By Stephen H. Crane III
Frankie’s South Philly Cheesesteaks
2574 N Campbell Ave | (520) 795-2665
South Philadelphia, born and raised, in the kitchen. That’s where I spent my days.
Now I live in Tucson, which makes it hard to get my hands on a genuine Philly cheesesteak that reminds me of home. At least it was, until I found out about Frankie’s. I have seen places from all over that try and fail to replicate the Philly cheesesteak. At first I did not even consider that Frankie’s would actually succeed, but it does.
I went in with my mother, who is also from Philadelphia, and took an appraising look around. There were signs and murals that represented the most famous places in Philly. My mother had actually been here before me, and she was the one who initially told me to check it out because she said it reminded her of home. I did not actually get around to doing so until she came back to town, and off we went together. And she was right.
Walking in and seeing the mural along the wall with a scene of Geno’s Steaks and Pat’s Famous Steaks — the two most famous cheesesteak joints, competitors that sit across the street from one another in South Philly — made me feel like I was back in town. They sell Wise potato chips, and even Tastykakes, which are practically the law in any respectable Philly steak joint. My grandfather used to send me a care package with Tastykakes direct from the ancestral home of those venerable packaged pastries in Philadelphia, just as the ones at Frankie’s are. Although Tastykakes at now sold nationally at places ranging from Wal-Mart and Circle K here in Arizona, between you and me, frankly, they are not the same as the ones that came from the city of my youth.
Anyway, I ordered a Philly cheesesteak with provolone, my favorite. My mother and I also got a side of cheese fries to share, and she got her own cheesesteak. So we were all cheesed out.
The waitress came out to call our order, and when she delivered it, I saw a thing of beauty to a South Philly boy.
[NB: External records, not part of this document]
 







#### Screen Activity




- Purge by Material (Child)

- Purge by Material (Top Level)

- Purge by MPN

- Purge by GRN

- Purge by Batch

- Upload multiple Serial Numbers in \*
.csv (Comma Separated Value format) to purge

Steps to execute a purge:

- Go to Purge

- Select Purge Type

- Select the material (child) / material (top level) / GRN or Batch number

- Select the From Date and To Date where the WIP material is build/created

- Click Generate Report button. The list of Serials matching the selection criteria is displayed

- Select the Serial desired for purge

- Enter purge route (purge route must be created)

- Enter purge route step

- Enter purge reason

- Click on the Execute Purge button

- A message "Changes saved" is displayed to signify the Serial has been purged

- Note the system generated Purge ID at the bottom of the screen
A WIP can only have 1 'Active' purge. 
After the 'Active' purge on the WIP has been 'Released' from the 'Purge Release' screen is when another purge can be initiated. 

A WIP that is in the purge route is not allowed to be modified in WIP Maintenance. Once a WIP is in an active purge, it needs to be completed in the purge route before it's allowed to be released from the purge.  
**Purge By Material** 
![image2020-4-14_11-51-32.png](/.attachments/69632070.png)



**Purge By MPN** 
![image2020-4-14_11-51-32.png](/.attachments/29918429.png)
I am not talking about the waitress, either. I mean that the cheesesteak was out of a hungry dreams It has been that long since I had a great cheesesteak, and when I took my first bite, I knew I had come to the right place. The cheese melded with the thinly sliced steak, on a fresh, chewy roll that said, “Yo, Philadelphia!”
In previous failed quests for a decent cheesesteak, I always blamed the bread here, because submarine rolls in Arizona (and most anywhere else in America) don;t have the same taste and texture as the ones from Philly. But Frankie’s claims that they import all of their rolls from the Amaroso bakery in Philly. Amaroso’s With a nice firm crunch on the outside, and a soft, fluffy but chewy inside, Amaroso is the gold standard for a steak sandwich roll. Frankie’s menu speaks to those who know and proclaims, “All Sandwiches Served on Imported Philly’s Amoroso Rolls!”
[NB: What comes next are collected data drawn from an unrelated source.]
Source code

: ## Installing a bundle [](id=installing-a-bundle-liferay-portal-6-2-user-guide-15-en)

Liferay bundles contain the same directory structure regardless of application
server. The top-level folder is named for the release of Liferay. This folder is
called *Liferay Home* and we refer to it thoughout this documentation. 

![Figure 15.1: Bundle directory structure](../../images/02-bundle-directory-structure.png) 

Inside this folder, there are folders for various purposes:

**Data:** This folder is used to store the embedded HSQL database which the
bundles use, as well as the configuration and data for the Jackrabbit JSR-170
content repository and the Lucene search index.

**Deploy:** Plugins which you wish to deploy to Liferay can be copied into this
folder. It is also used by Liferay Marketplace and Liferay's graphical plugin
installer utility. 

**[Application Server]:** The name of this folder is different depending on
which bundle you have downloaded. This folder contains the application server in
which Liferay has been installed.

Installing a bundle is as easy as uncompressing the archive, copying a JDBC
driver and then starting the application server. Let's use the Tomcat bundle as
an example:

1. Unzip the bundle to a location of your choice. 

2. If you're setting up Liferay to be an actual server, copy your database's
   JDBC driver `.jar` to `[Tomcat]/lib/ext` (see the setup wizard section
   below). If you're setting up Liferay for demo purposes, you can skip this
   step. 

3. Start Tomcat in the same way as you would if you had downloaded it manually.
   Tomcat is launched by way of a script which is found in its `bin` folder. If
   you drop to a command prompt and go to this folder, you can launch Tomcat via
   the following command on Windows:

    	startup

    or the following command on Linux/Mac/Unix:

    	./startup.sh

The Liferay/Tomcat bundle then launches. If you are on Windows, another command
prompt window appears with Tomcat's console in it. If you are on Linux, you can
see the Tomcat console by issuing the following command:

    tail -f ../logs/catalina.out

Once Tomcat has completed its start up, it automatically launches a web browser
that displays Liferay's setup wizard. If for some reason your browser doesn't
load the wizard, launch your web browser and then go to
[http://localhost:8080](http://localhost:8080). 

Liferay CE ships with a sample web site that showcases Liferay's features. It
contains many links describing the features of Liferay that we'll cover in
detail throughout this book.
Frankie’s also makes Italian hoagies — another regional belly-bomb specialty that is hard to find replicated outside of Philadelphia and its suburbs in Pennsylvania and South Jersey — as well as chicken cutlet sandwiches, another favorite. The menu also offers roast pork sandwiches, salads, and even vegetarian options that I do not recall from South Philadelphia, but hey, times do change.
A man named Frankie Santos owns the place, and he is actually from Philadelphia. He grew up on 3rd and Porter Sts. in the heart of South Philly, and moved to Tucson with his wife, Deb, bringing their tastes in sandwich specialties out West with them. He had started a cheesesteak restaurant named Daglio’s in Philadelphia as his first venture, and once in Tucson he opened Frankie’s in 2003. His slogan: “Our goal at Frankie’s Philly Cheesesteaks is to make our Frankie’s Friends happy…”
The $7.60 price of the steak sandwich matched what it typically would have been back home. What seemed a little expensive though, were the fries, at about $3.25 for a large order, which looked as if it were enough for one person. But hey, who’s complaining?
O.K., a small complaint. The food itself was great, but the hours aren’t at all what you’d find in Philly, because Frankie’s is open 11 a.m. to 8 p.m. on weekdays and 11 a.m. to 5 p.m. on Sunday. Hey, in Philly, you can roll in and grab a cheesesteak any time of the day or night, and many do. There, the most famous cheesesteak joints are open 24 hours a day, 7 days a week. You’d be surprised who you can run into at 4 a.m. at Pat’s, which like Genos has a gallery of photos of visiting celebrities on display.